Diana Hamono, Executive Director
Knowledge management is concerned with using to best advantage the knowledge and experiences that have been gained across an organisation.
Three elements appear in a wealth of literature – data, information and knowledge – and a good understanding of these is the key to grasping the issues faced by many internal auditing organisations.
Data is a series of discrete events, observations, measurements, or facts in the form of numbers, words, sounds, and/or images.
In the internal audit arena, data can take many forms and can be unstructured or structured. An example of data used in internal auditing is a spreadsheet that contains accounts payable amounts, dates and vendors, purchase order numbers and so on.
Information is the organised data that has been arranged for better comprehension or understanding – it has been endowed with relevance and purpose.

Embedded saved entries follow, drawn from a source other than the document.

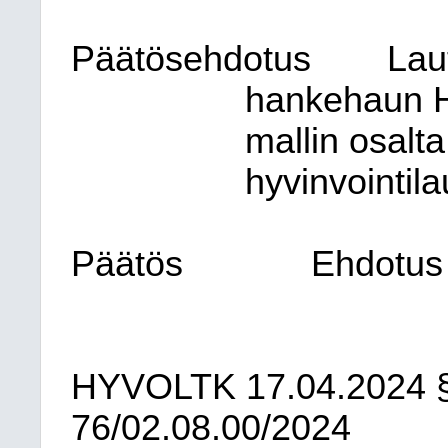
Päätösehdotus
Lau
hankehaun 
mallin osalt
hyvinvointila
Päätös
Ehdotus 
HYVOLTK
17.04.2024
76/02.08.00/2024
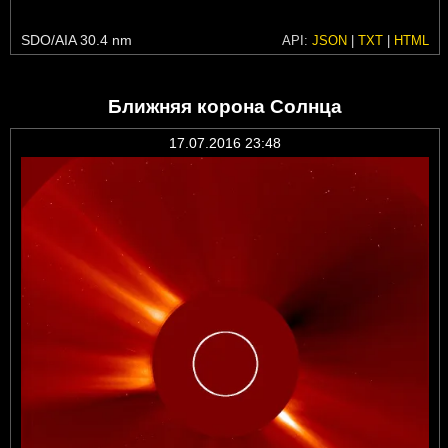
SDO/AIA 30.4 nm
API:
JSON
|
TXT
|
HTML
Ближняя корона Солнца
17.07.2016 23:48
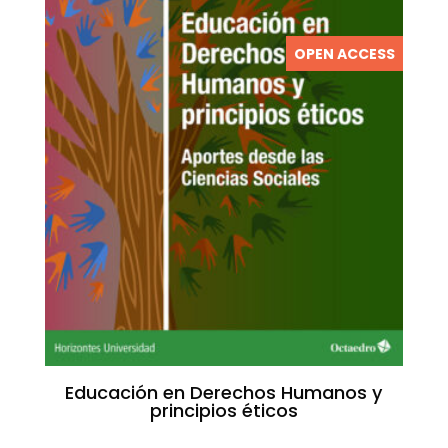
OPEN ACCESS
Educación en Derechos Humanos y
principios éticos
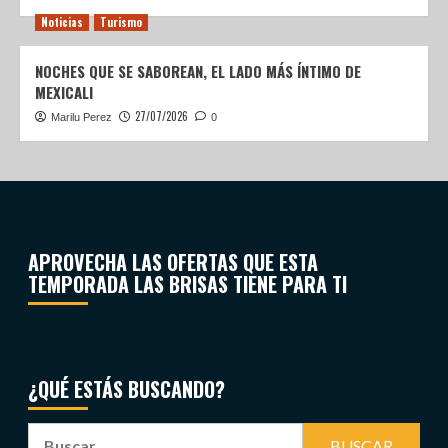
Noticias
Turismo
NOCHES QUE SE SABOREAN, EL LADO MÁS ÍNTIMO DE
MEXICALI
27/07/2026
Marilu Perez
0
APROVECHA LAS OFERTAS QUE ESTA
TEMPORADA LAS BRISAS TIENE PARA TI
¿QUÉ ESTÁS BUSCANDO?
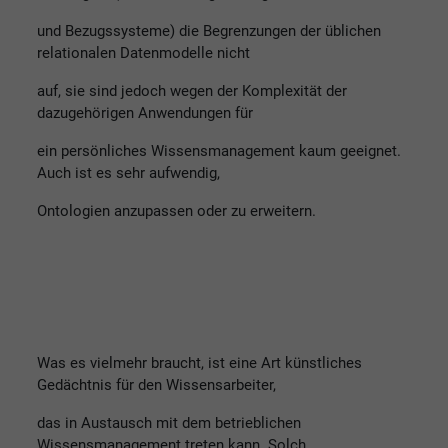
und Bezugssysteme) die Begrenzungen der üblichen
relationalen Datenmodelle nicht
auf, sie sind jedoch wegen der Komplexität der
dazugehörigen Anwendungen für
ein persönliches Wissensmanagement kaum geeignet.
Auch ist es sehr aufwendig,
Ontologien anzupassen oder zu erweitern.
Was es vielmehr braucht, ist eine Art künstliches
Gedächtnis für den Wissensarbeiter,
das in Austausch mit dem betrieblichen
Wissensmanagement treten kann. Solch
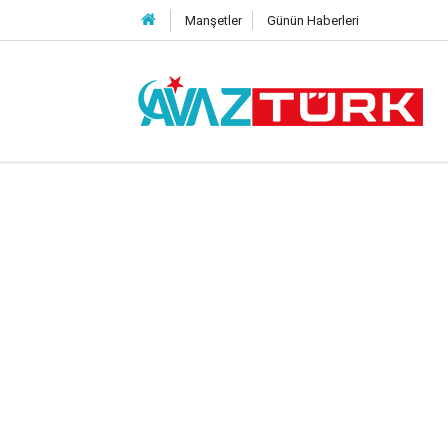
Manşetler
Günün Haberleri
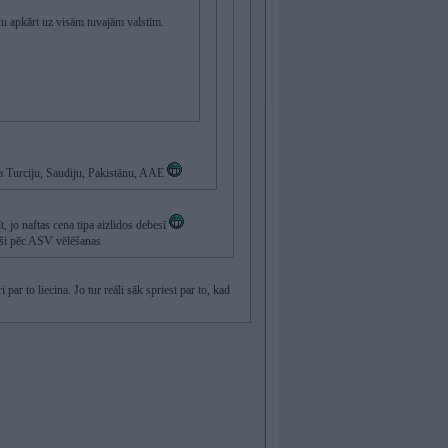
tiku apkārt uz visām tuvajām valstīm.
pa Turciju, Saudiju, Pakistānu, AAE
, jo naftas cena tipa aizlidos debesī
ieši pēc ASV vēlēšanas
ar to liecina. Jo tur reāli sāk spriest par to, kad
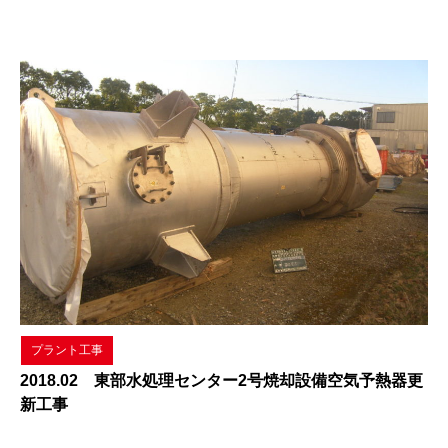
プラント工事
2018.02 東部水処理センター2号焼却設備空気予熱器更
新工事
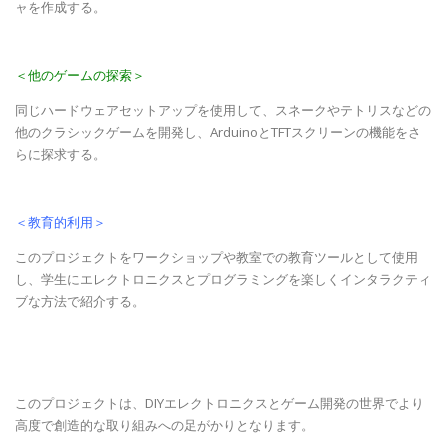
ャを作成する。
＜他のゲームの探索＞
同じハードウェアセットアップを使用して、スネークやテトリスなどの
他のクラシックゲームを開発し、ArduinoとTFTスクリーンの機能をさ
らに探求する。
＜教育的利用＞
このプロジェクトをワークショップや教室での教育ツールとして使用
し、学生にエレクトロニクスとプログラミングを楽しくインタラクティ
ブな方法で紹介する。
このプロジェクトは、DIYエレクトロニクスとゲーム開発の世界でより
高度で創造的な取り組みへの足がかりとなります。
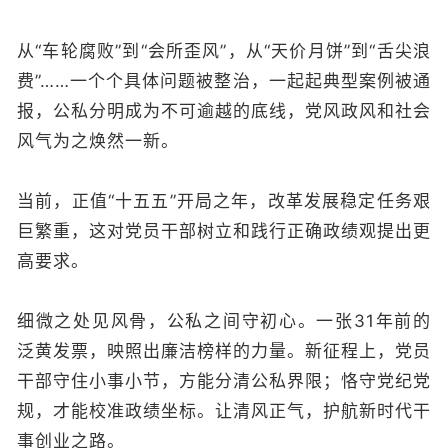
从“车轮腐败”到“会所歪风”，从“天价月饼”到“舌尖浪
费”……一个个具体问题被整治，一起起典型案例被通
报，公私分明成为不可逾越的底线，党风政风和社会
风气为之焕然一新。
当前，正值“十五五”开局之年，改革发展稳定任务艰
巨繁重，这对党员干部树立和践行正确政绩观提出更
高要求。
细微之处见风骨，公私之间守初心。一张31年前的
泛黄发票，映照出廉洁榜样的力量。新征程上，党员
干部守住小事小节，方能分清公私界限；恪守党纪党
规，才能校准政绩坐标。让清风正气，护航新时代干
事创业之路。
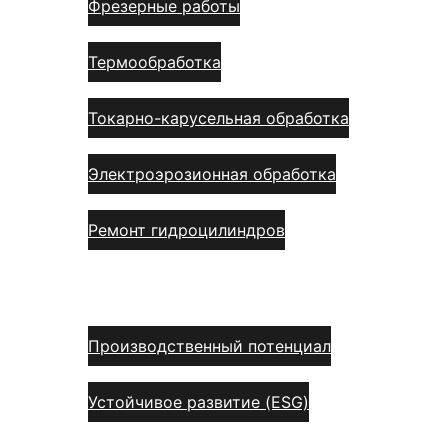
Фрезерные работы
Термообработка
Токарно-карусельная обработка
Электроэрозионная обработка
Ремонт гидроцилиндров
О нас
Производственный потенциал
Устойчивое развитие (ESG)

An example of information used for an internal audit is a transcription of interview notes taken by an auditor after interviewing an auditee to extract pertinent information.

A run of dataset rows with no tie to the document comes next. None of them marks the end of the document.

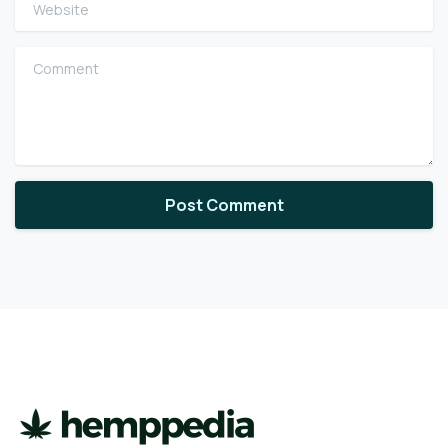
Website
Comment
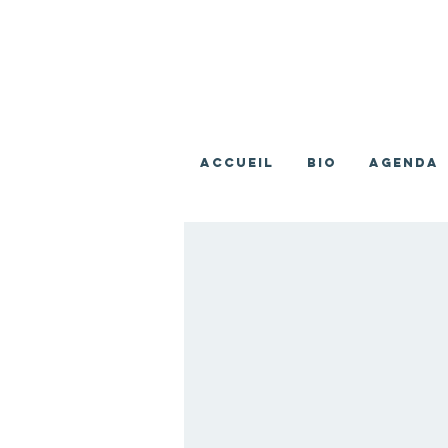
ACCUEIL
BIO
AGENDA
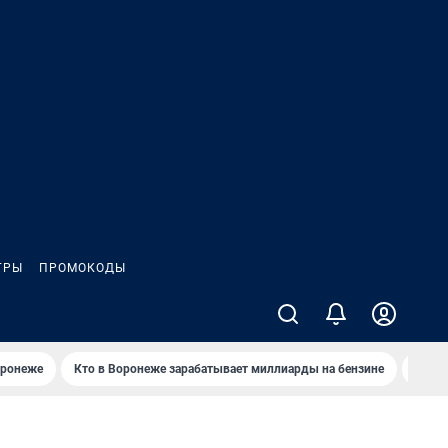
ГРЫ
ПРОМОКОДЫ
оронеже
Кто в Воронеже зарабатывает миллиарды на бензине
Где в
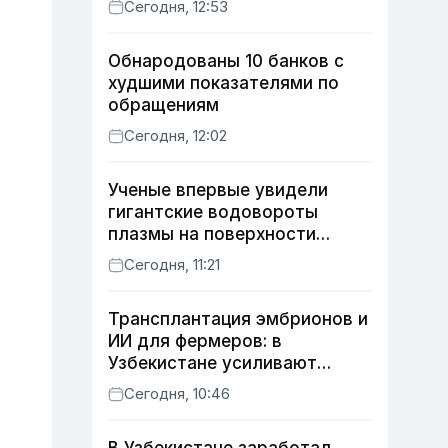
Сегодня, 12:53
Обнародованы 10 банков с
худшими показателями по
обращениям
Сегодня, 12:02
Ученые впервые увидели
гигантские водовороты
плазмы на поверхности
Солнца
Сегодня, 11:21
Трансплантация эмбрионов и
ИИ для фермеров: в
Узбекистане усиливают
развитие животноводства
Сегодня, 10:46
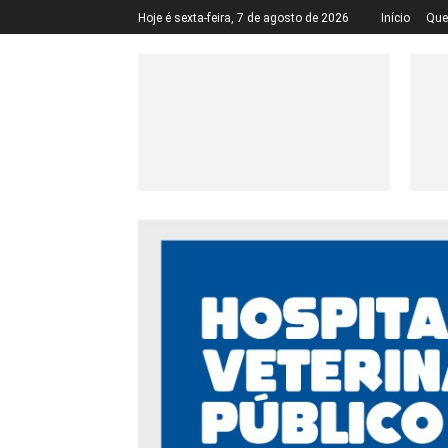
Hoje é sexta-feira, 7 de agosto de 2026
Início
Qu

One person’s information can become another person’s data.
The knowledge that is used and generated by internal auditors can be thought of as a collection of specific data, specific and broad information sets, the skills attained, and experience in similar audit situations.

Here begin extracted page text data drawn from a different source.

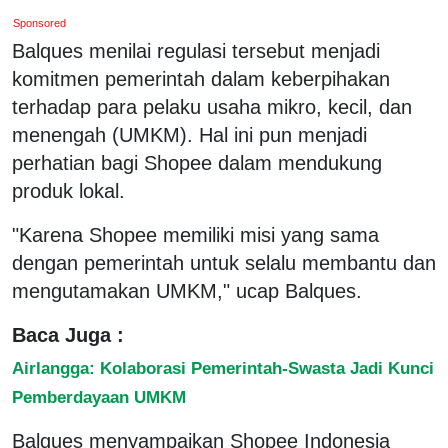
Sponsored
Balques menilai regulasi tersebut menjadi
komitmen pemerintah dalam keberpihakan
terhadap para pelaku usaha mikro, kecil, dan
menengah (UMKM). Hal ini pun menjadi
perhatian bagi Shopee dalam mendukung
produk lokal.
"Karena Shopee memiliki misi yang sama
dengan pemerintah untuk selalu membantu dan
mengutamakan UMKM," ucap Balques.
Baca Juga :
Airlangga: Kolaborasi Pemerintah-Swasta Jadi Kunci
Pemberdayaan UMKM
Balques menyampaikan Shopee Indonesia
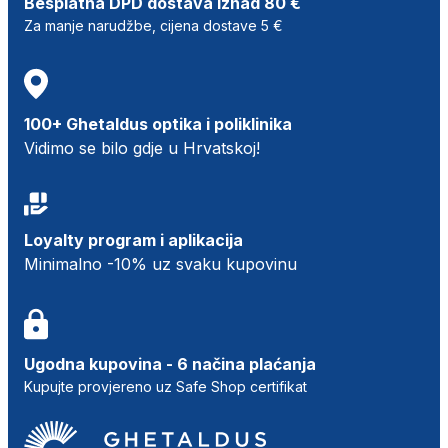
Besplatna DPD dostava iznad 80 €
Za manje narudžbe, cijena dostave 5 €
100+ Ghetaldus optika i poliklinika
Vidimo se bilo gdje u Hrvatskoj!
Loyalty program i aplikacija
Minimalno -10% uz svaku kupovinu
Ugodna kupovina - 6 načina plaćanja
Kupujte provjereno uz Safe Shop certifikat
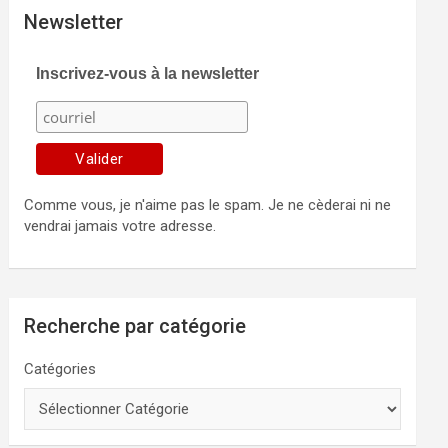
Newsletter
Inscrivez-vous à la newsletter
Comme vous, je n'aime pas le spam. Je ne cèderai ni ne
vendrai jamais votre adresse.
Recherche par catégorie
Catégories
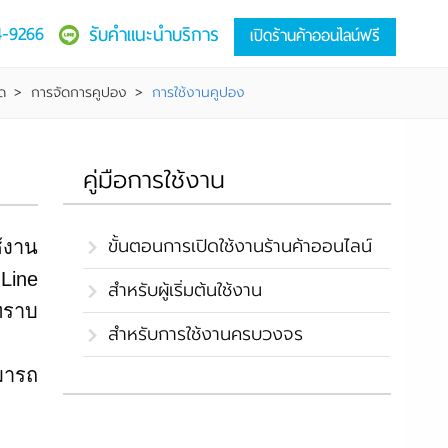
4-9266
รับคำแนะนำบริการ
เปิดร้านค้าออนไลน์ฟรี
ด
>
การจัดการคูปอง
>
การใช้งานคูปอง
คู่มือการใช้งาน
ขั้นตอนการเปิดใช้งานร้านค้าออนไลน์
ช้งาน
Line
สำหรับผู้เริ่มต้นใช้งาน
าทราบ
สำหรับการใช้งานครบวงจร
มารถ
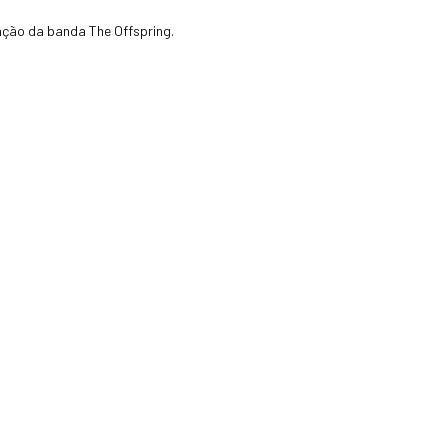
ação da banda The Offspring.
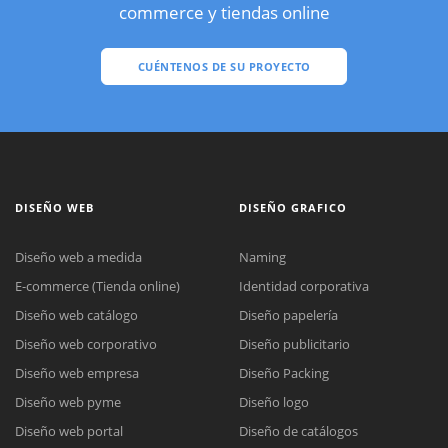
commerce y tiendas online
CUÉNTENOS DE SU PROYECTO
DISEÑO WEB
DISEÑO GRAFICO
Diseño web a medida
Naming
E-commerce (Tienda online)
Identidad corporativa
Diseño web catálogo
Diseño papelería
Diseño web corporativo
Diseño publicitario
Diseño web empresa
Diseño Packing
Diseño web pyme
Diseño logo
Diseño web portal
Diseño de catálogos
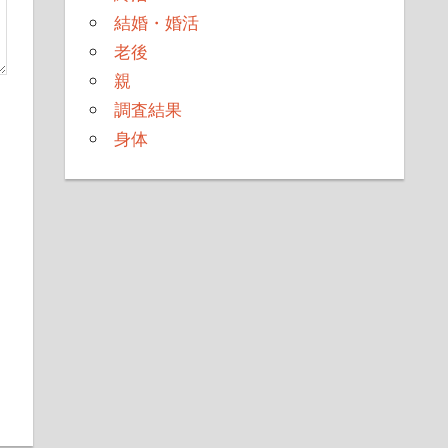
結婚・婚活
老後
親
調査結果
身体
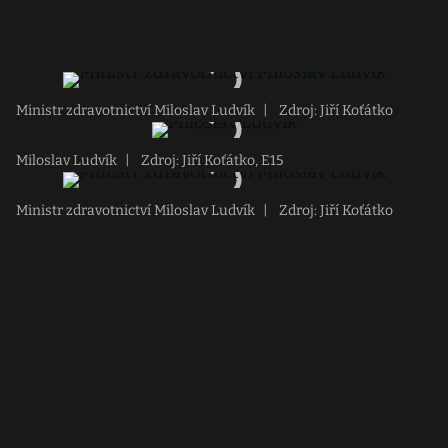
Ministr zdravotnictví Miloslav Ludvík
|
Zdroj: Jiří Koťátko
Miloslav Ludvík
|
Zdroj: Jiří Koťátko, E15
Ministr zdravotnictví Miloslav Ludvík
|
Zdroj: Jiří Koťátko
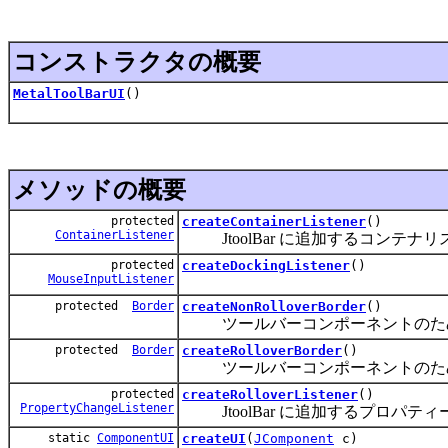
コンストラクタの概要
MetalToolBarUI
()
メソッドの概要
protected
createContainerListener
()
ContainerListener
JtoolBar に追加するコンテナ
protected
createDockingListener
()
MouseInputListener
protected
Border
createNonRolloverBorder
()
ツールバーコンポーネントのため
protected
Border
createRolloverBorder
()
ツールバーコンポーネントのため
protected
createRolloverListener
()
PropertyChangeListener
JtoolBar に追加するプロパテ
static
ComponentUI
createUI
(
JComponent
c)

Being able to effectively manage not only the knowledge of individuals, but also the collective knowledge in the organisation, is crucial to the efficient and effective delivery of outcomes.
It should be noted though, that internal auditing is not a one person job.
Internal auditing requires collaboration and the integration of information and knowledge both from within the auditing organisation and from the auditee’s sources to enable a valuable outcome for all involved.